*Work to do*. Reproduce every line of the data below word for word, omitting the pictures.

*Supplied data*.
□ □ □ □ □ □ □

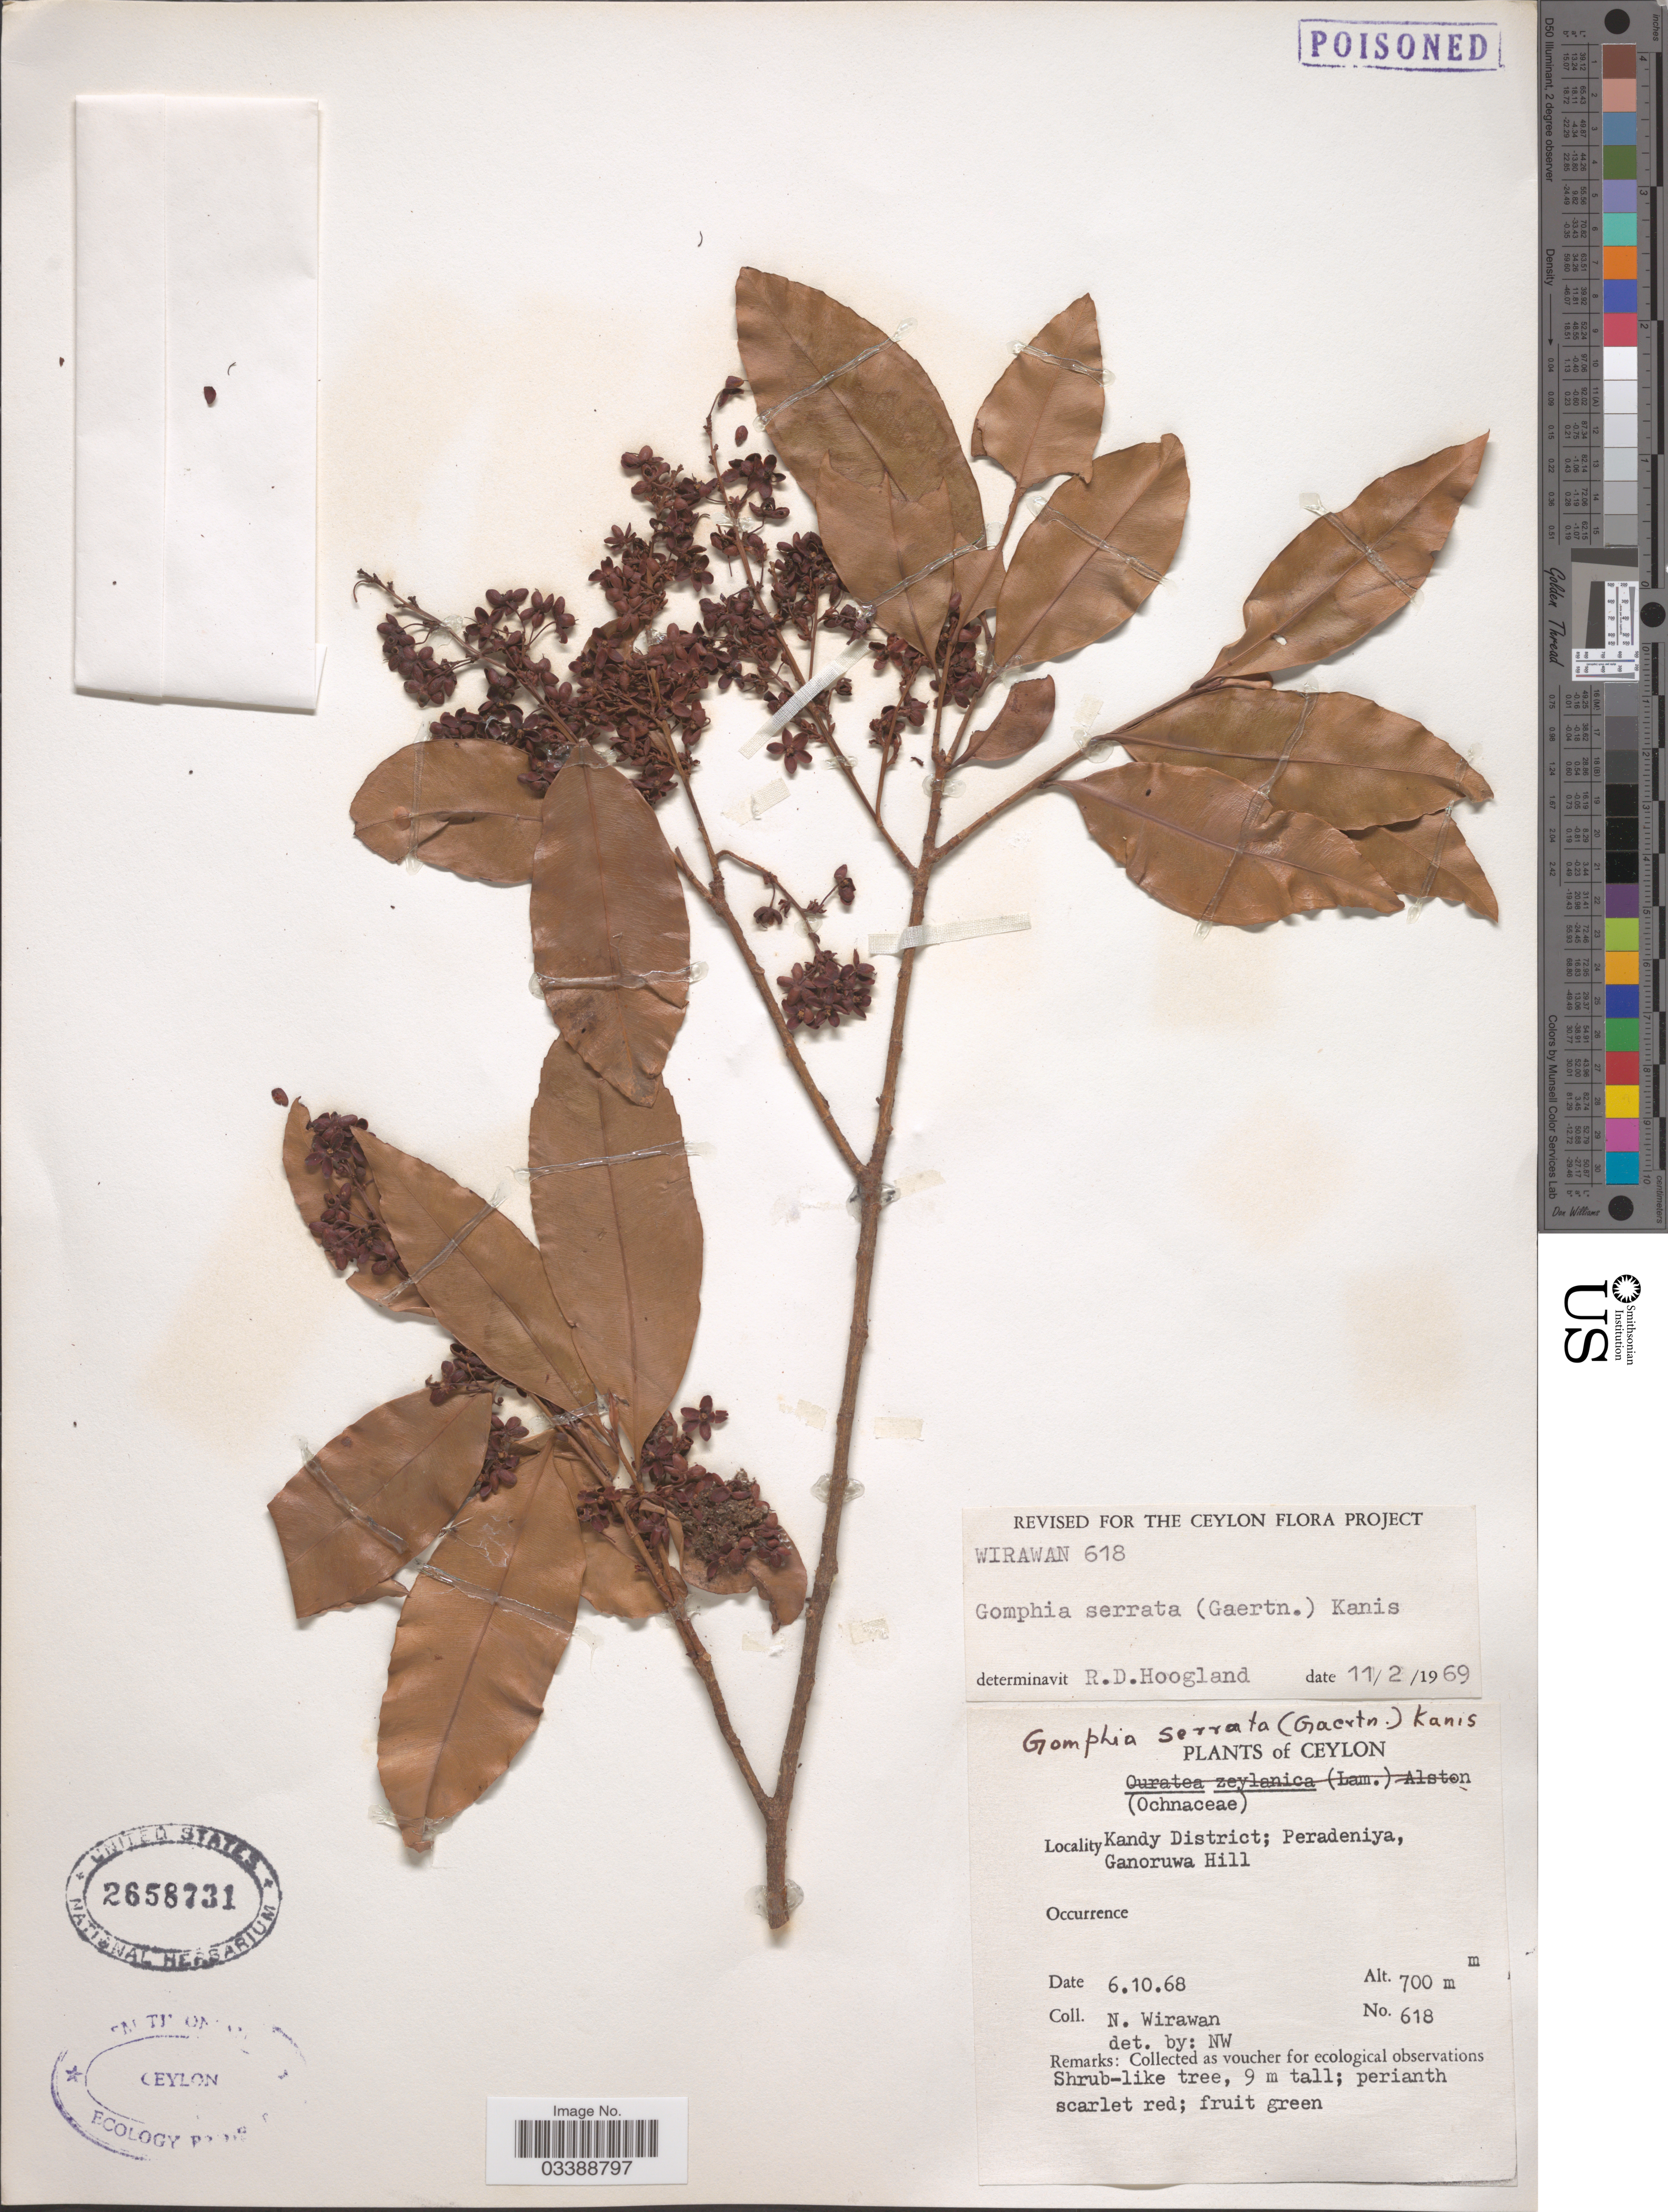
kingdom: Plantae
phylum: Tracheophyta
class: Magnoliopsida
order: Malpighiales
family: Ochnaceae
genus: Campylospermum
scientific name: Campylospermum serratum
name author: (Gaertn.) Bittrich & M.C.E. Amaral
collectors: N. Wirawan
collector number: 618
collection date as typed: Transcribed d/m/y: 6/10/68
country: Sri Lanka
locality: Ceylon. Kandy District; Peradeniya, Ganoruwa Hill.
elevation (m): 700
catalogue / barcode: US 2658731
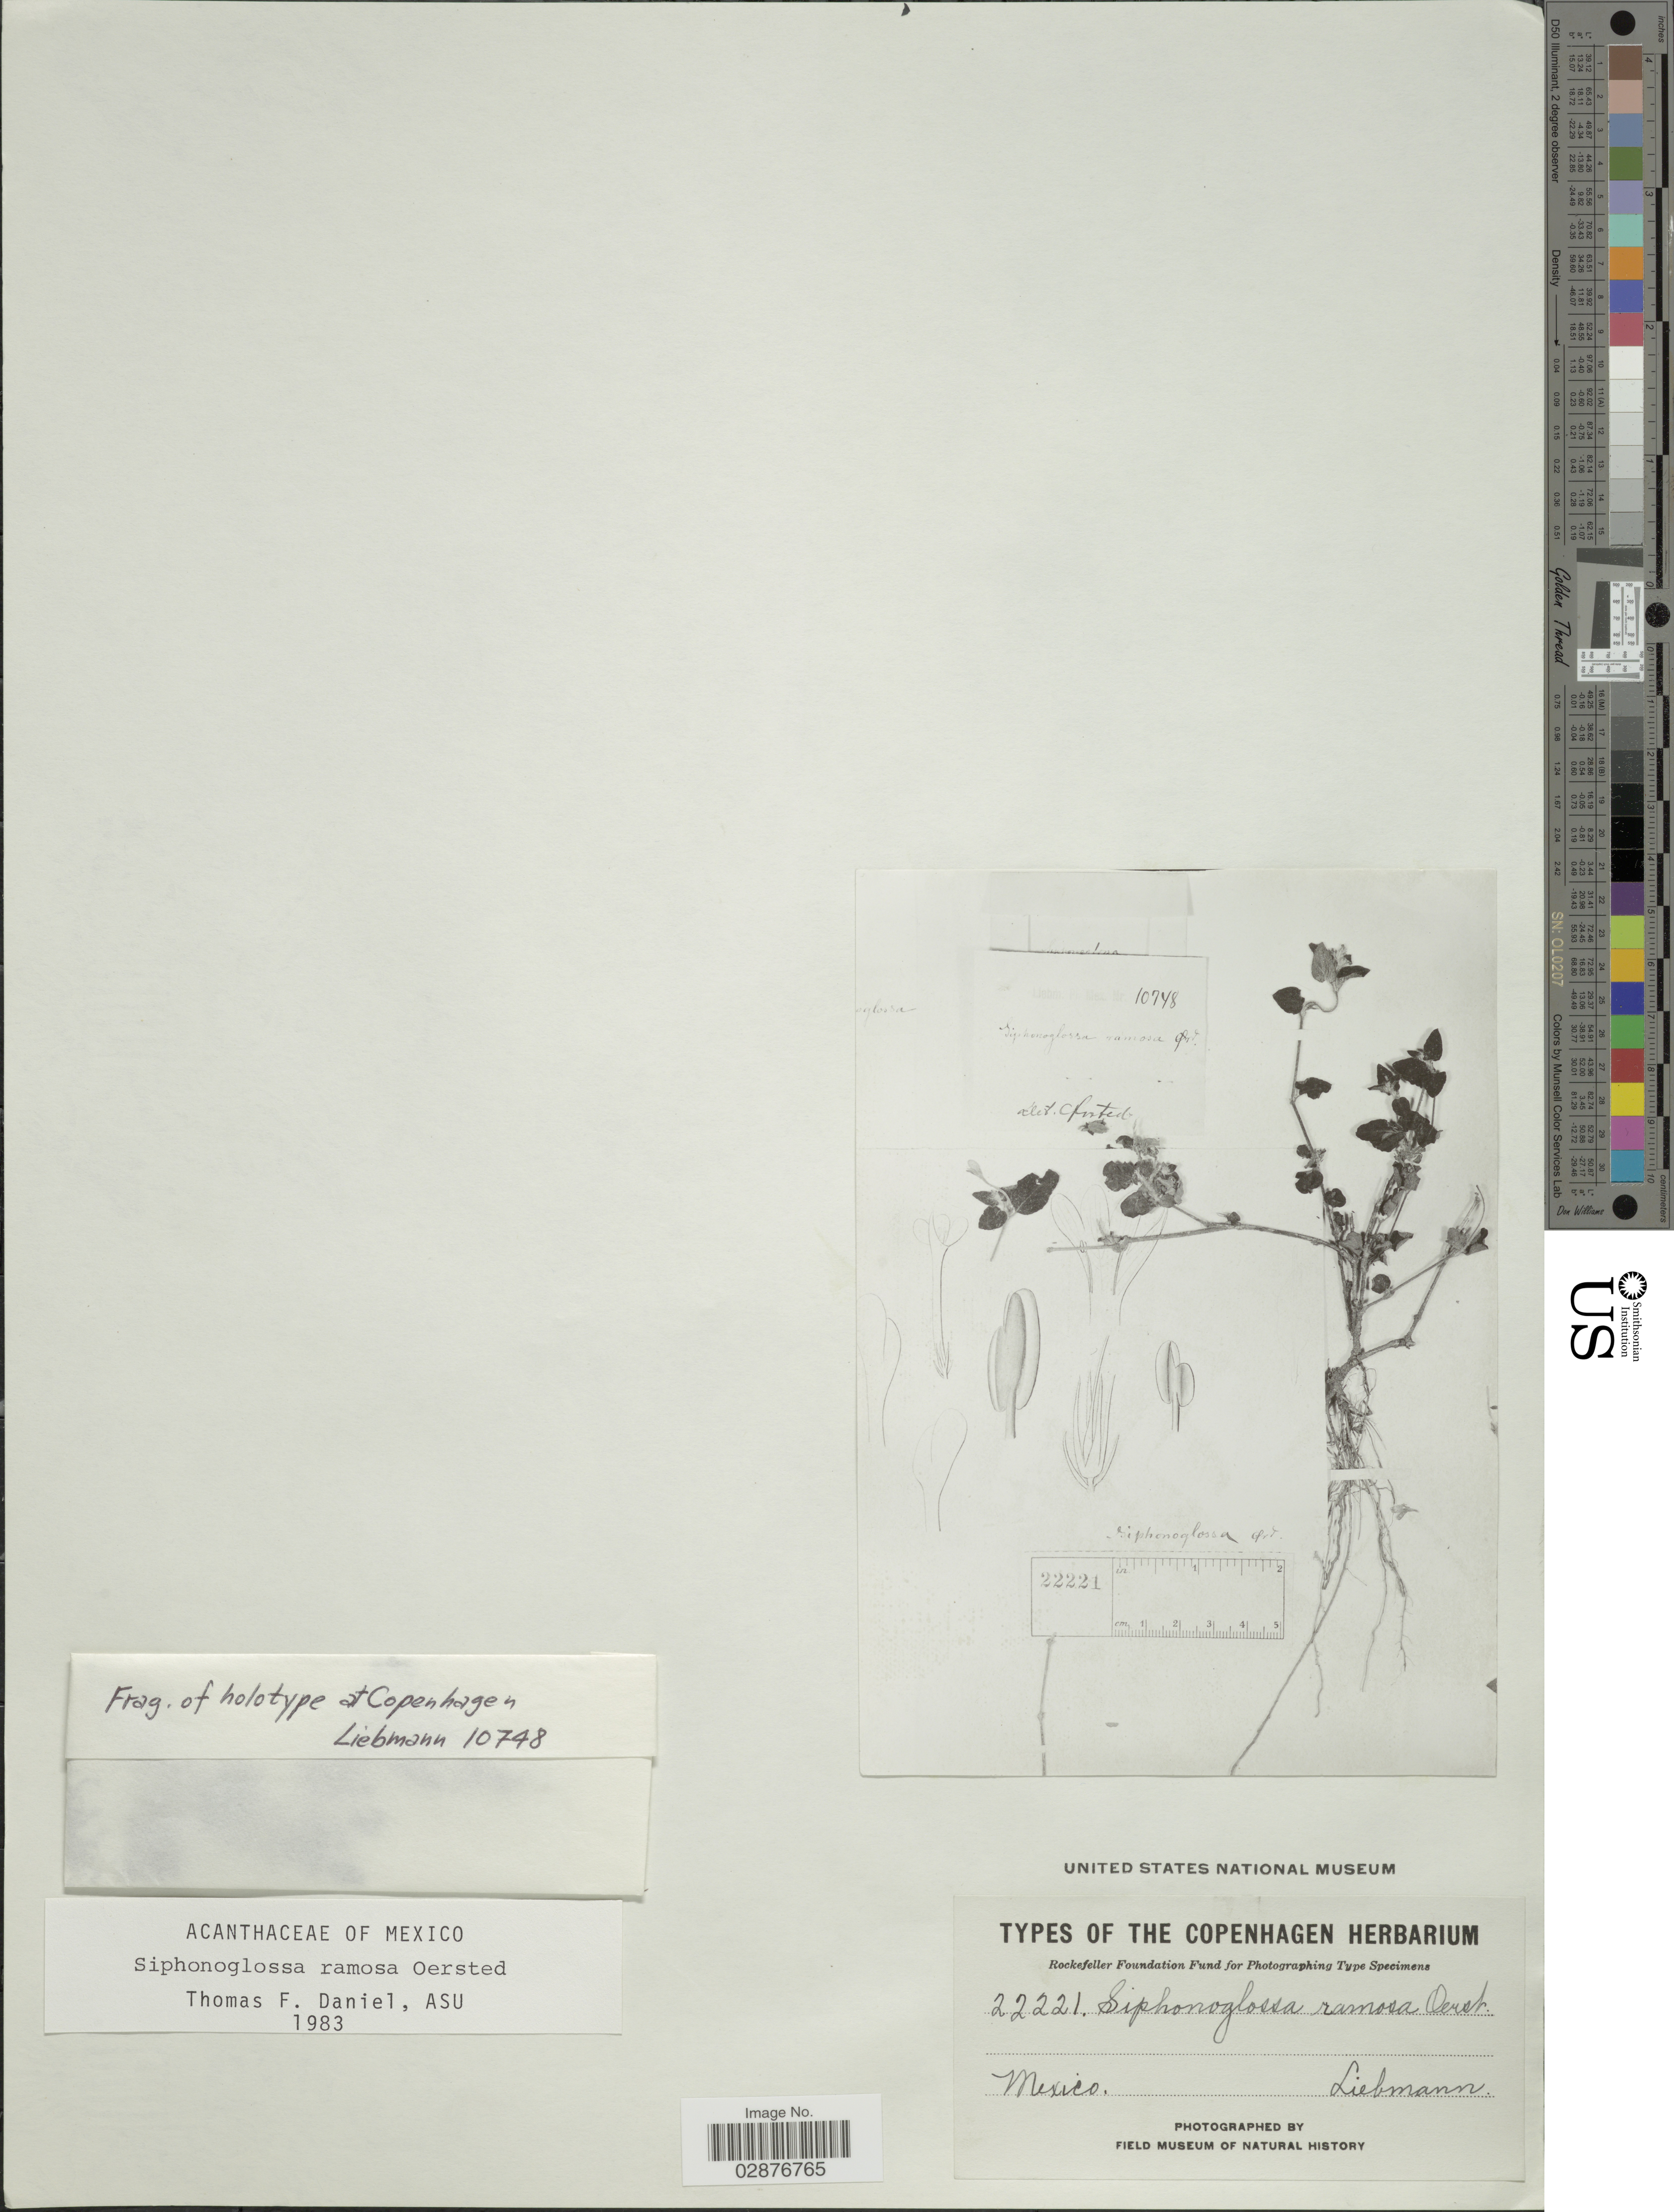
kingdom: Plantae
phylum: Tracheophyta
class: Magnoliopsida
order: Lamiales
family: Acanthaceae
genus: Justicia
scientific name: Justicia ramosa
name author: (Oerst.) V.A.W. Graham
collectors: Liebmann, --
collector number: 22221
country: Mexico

□ □ □ □ □ □ □

*Result of this exercise*.
kingdom: Plantae
phylum: Tracheophyta
class: Magnoliopsida
order: Malpighiales
family: Ochnaceae
genus: Campylospermum
scientific name: Campylospermum serratum
name author: (Gaertn.) Bittrich & M.C.E. Amaral
collectors: N. Wirawan
collector number: 618
collection date as typed: Transcribed d/m/y: 6/10/68
country: Sri Lanka
locality: Ceylon. Kandy District; Peradeniya, Ganoruwa Hill.
elevation (m): 700
catalogue / barcode: US 2658731
kingdom: Plantae
phylum: Tracheophyta
class: Magnoliopsida
order: Lamiales
family: Acanthaceae
genus: Justicia
scientific name: Justicia ramosa
name author: (Oerst.) V.A.W. Graham
collectors: Liebmann, --
collector number: 22221
country: Mexico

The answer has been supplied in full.